# Start of ROWS

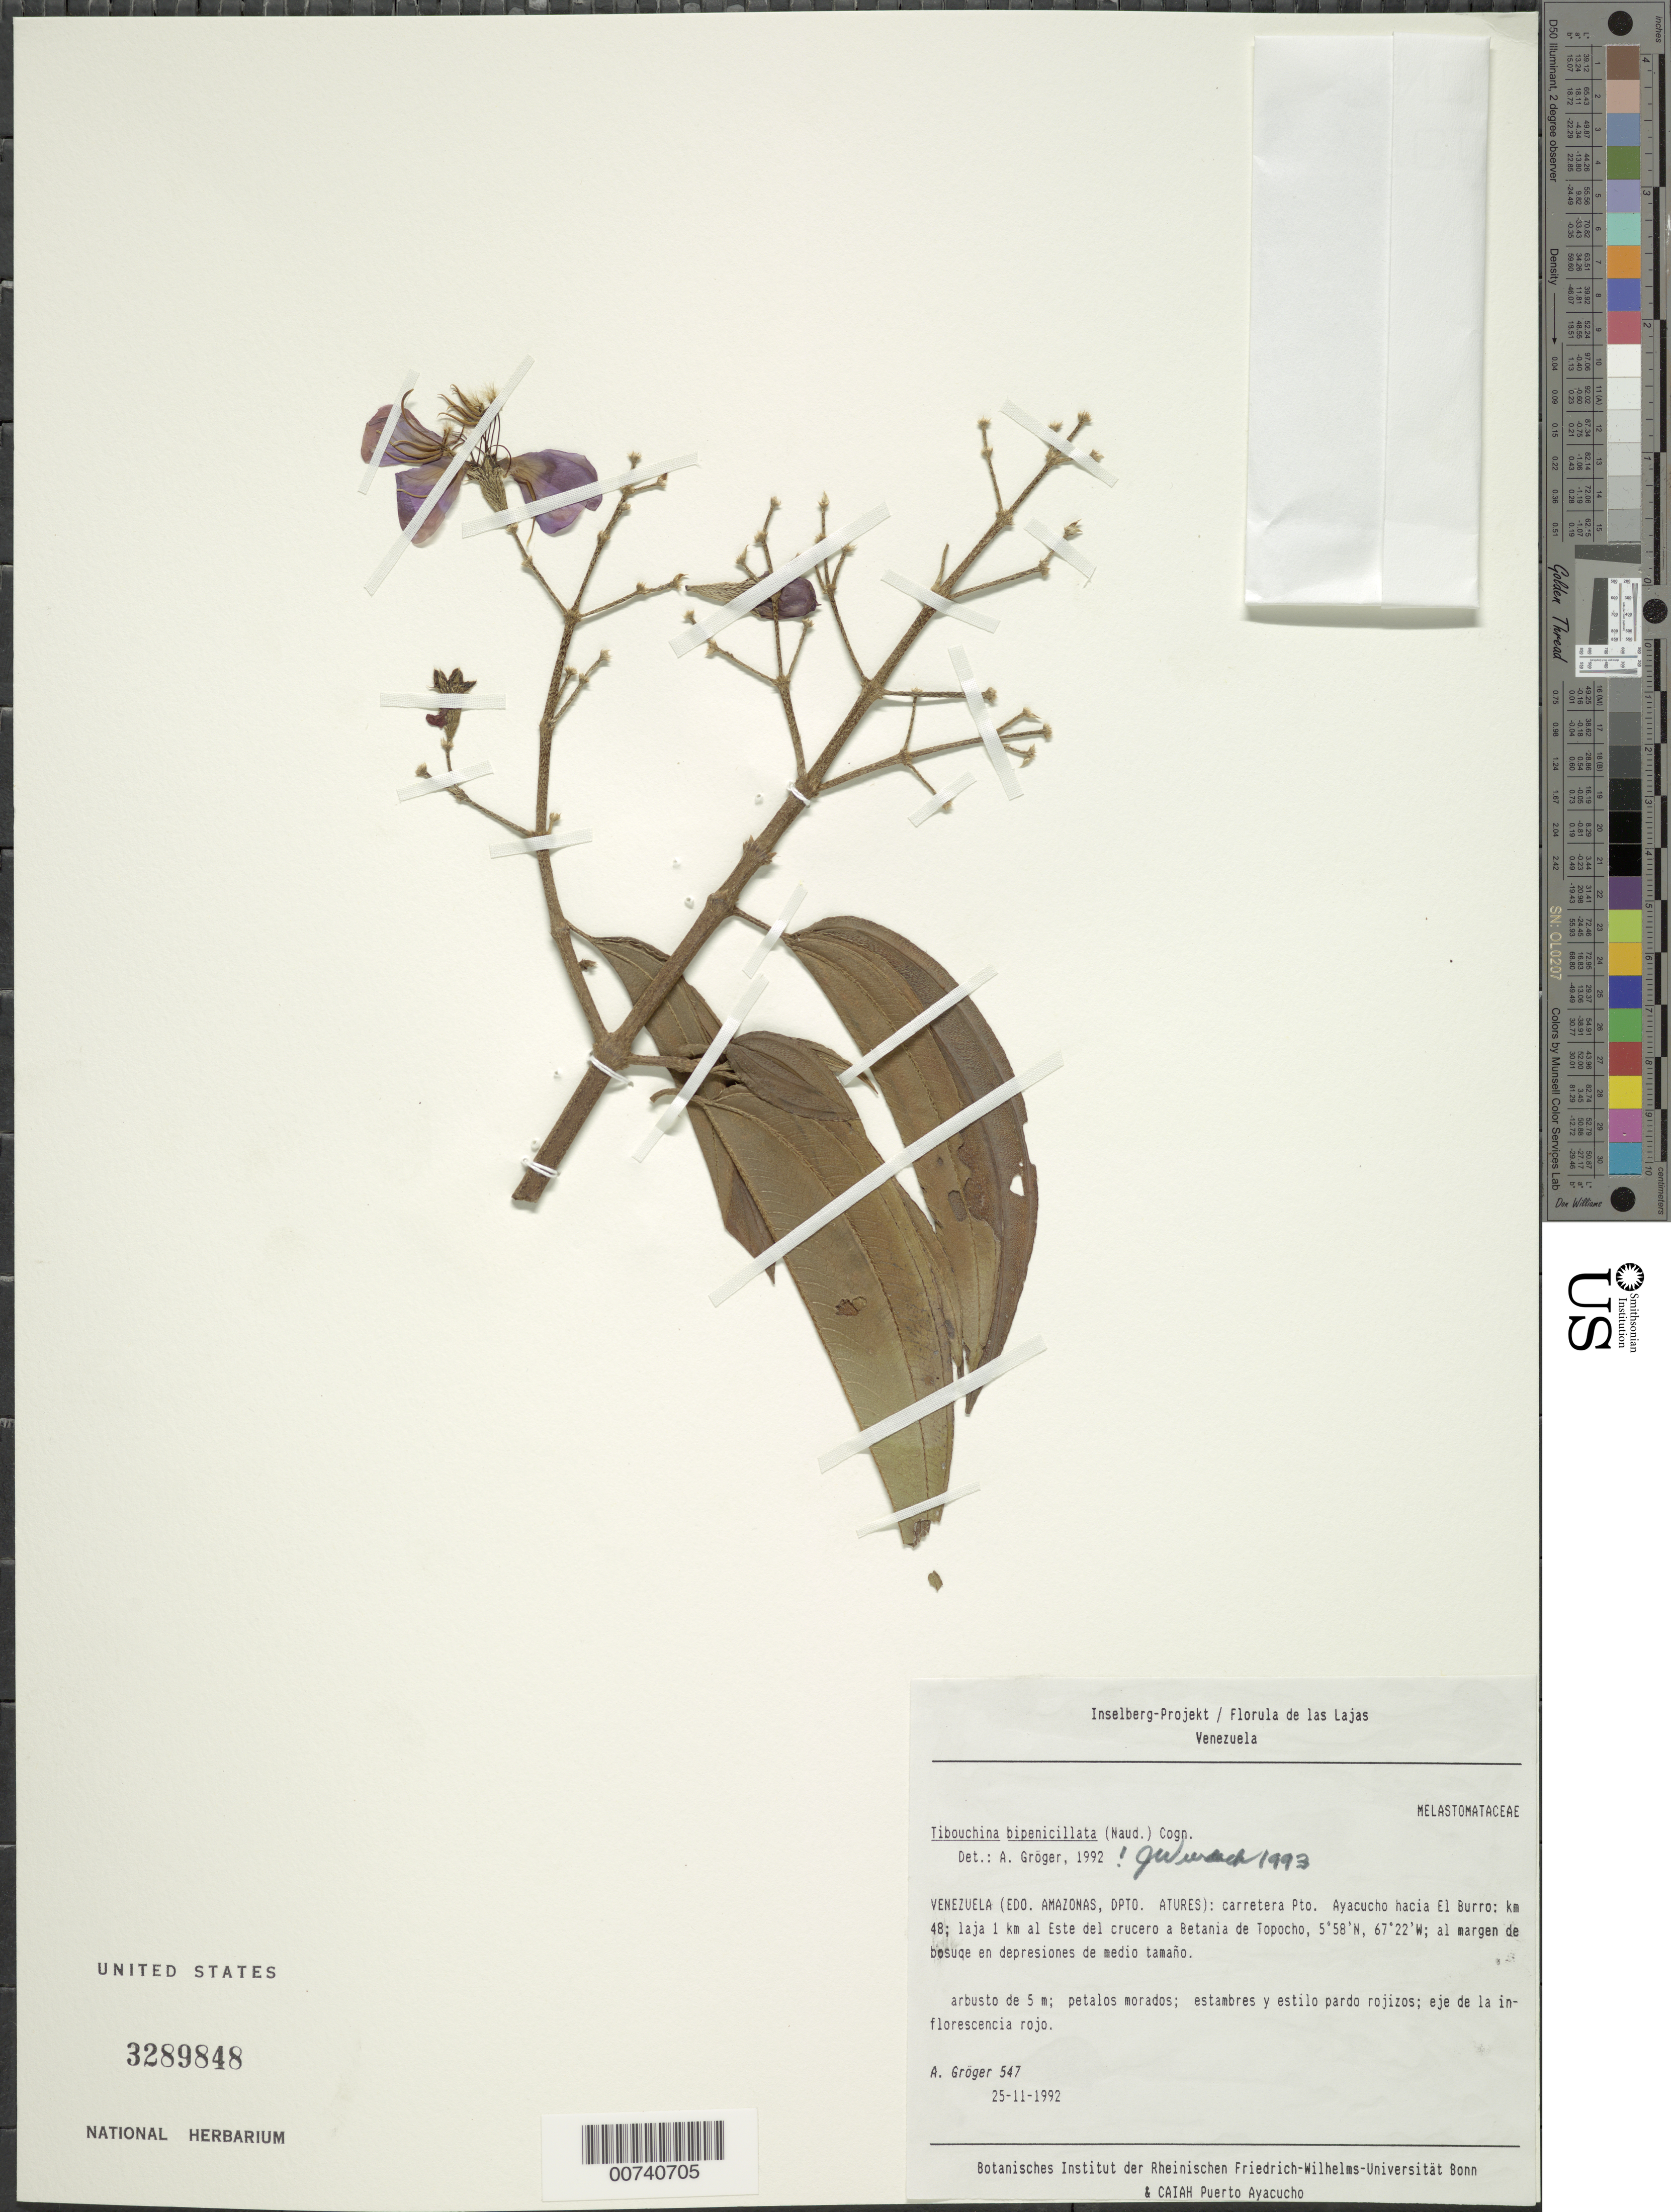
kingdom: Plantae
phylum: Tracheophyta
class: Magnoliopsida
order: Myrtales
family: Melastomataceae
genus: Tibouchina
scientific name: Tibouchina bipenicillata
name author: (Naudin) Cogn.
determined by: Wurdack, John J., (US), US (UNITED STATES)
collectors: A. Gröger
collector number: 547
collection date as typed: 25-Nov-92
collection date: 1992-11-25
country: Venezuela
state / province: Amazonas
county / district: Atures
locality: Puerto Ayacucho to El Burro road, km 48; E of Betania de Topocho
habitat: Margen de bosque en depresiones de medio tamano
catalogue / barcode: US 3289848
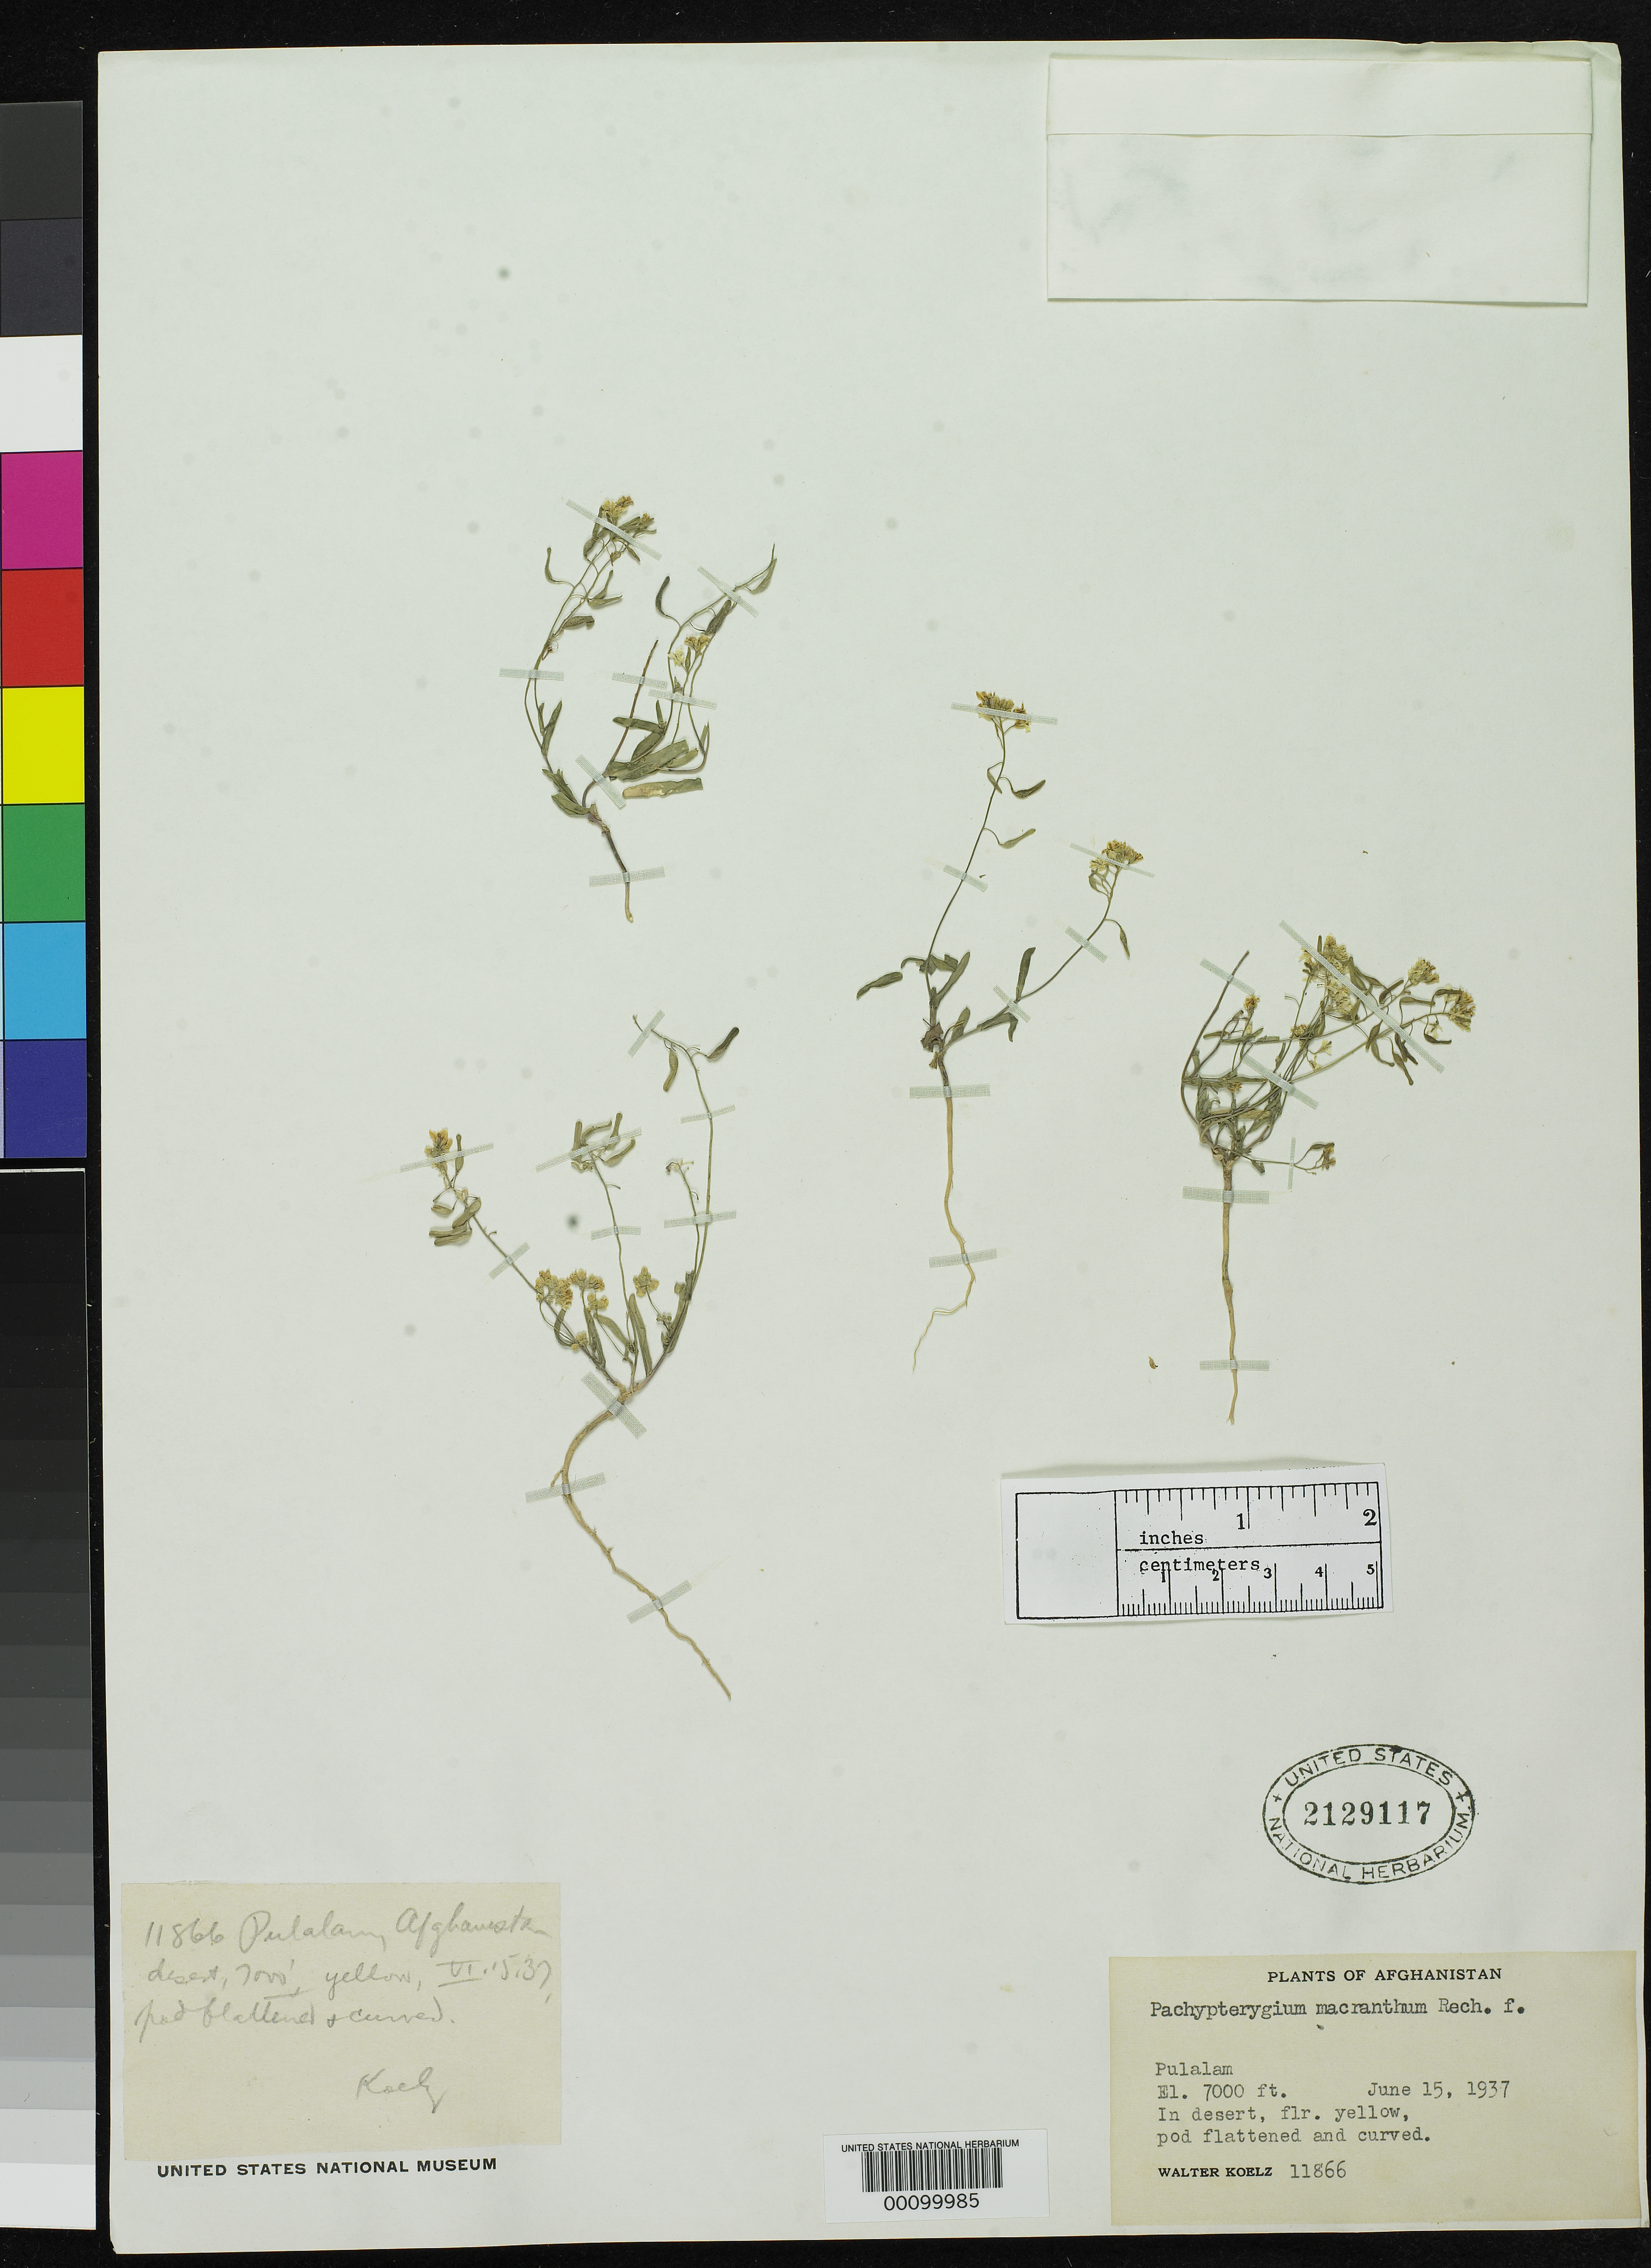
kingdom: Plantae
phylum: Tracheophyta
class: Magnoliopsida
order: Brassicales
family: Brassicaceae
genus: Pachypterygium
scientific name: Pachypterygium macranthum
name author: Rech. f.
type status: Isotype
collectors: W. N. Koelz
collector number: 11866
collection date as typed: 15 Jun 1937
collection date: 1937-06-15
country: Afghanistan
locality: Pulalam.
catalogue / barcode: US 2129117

# End of ROWS

- [WHAT YOU NEED TO DO]:
Copy out the listing word for word, beginning at its very start and stopping after the line that contains "country: Venezuela". Leave the picture out of your answer.

- [SOLVED PROBLEM]:
kingdom: Plantae
phylum: Tracheophyta
class: Magnoliopsida
order: Myrtales
family: Melastomataceae
genus: Tibouchina
scientific name: Tibouchina bipenicillata
name author: (Naudin) Cogn.
determined by: Wurdack, John J., (US), US (UNITED STATES)
collectors: A. Gröger
collector number: 547
collection date as typed: 25-Nov-92
collection date: 1992-11-25
country: Venezuela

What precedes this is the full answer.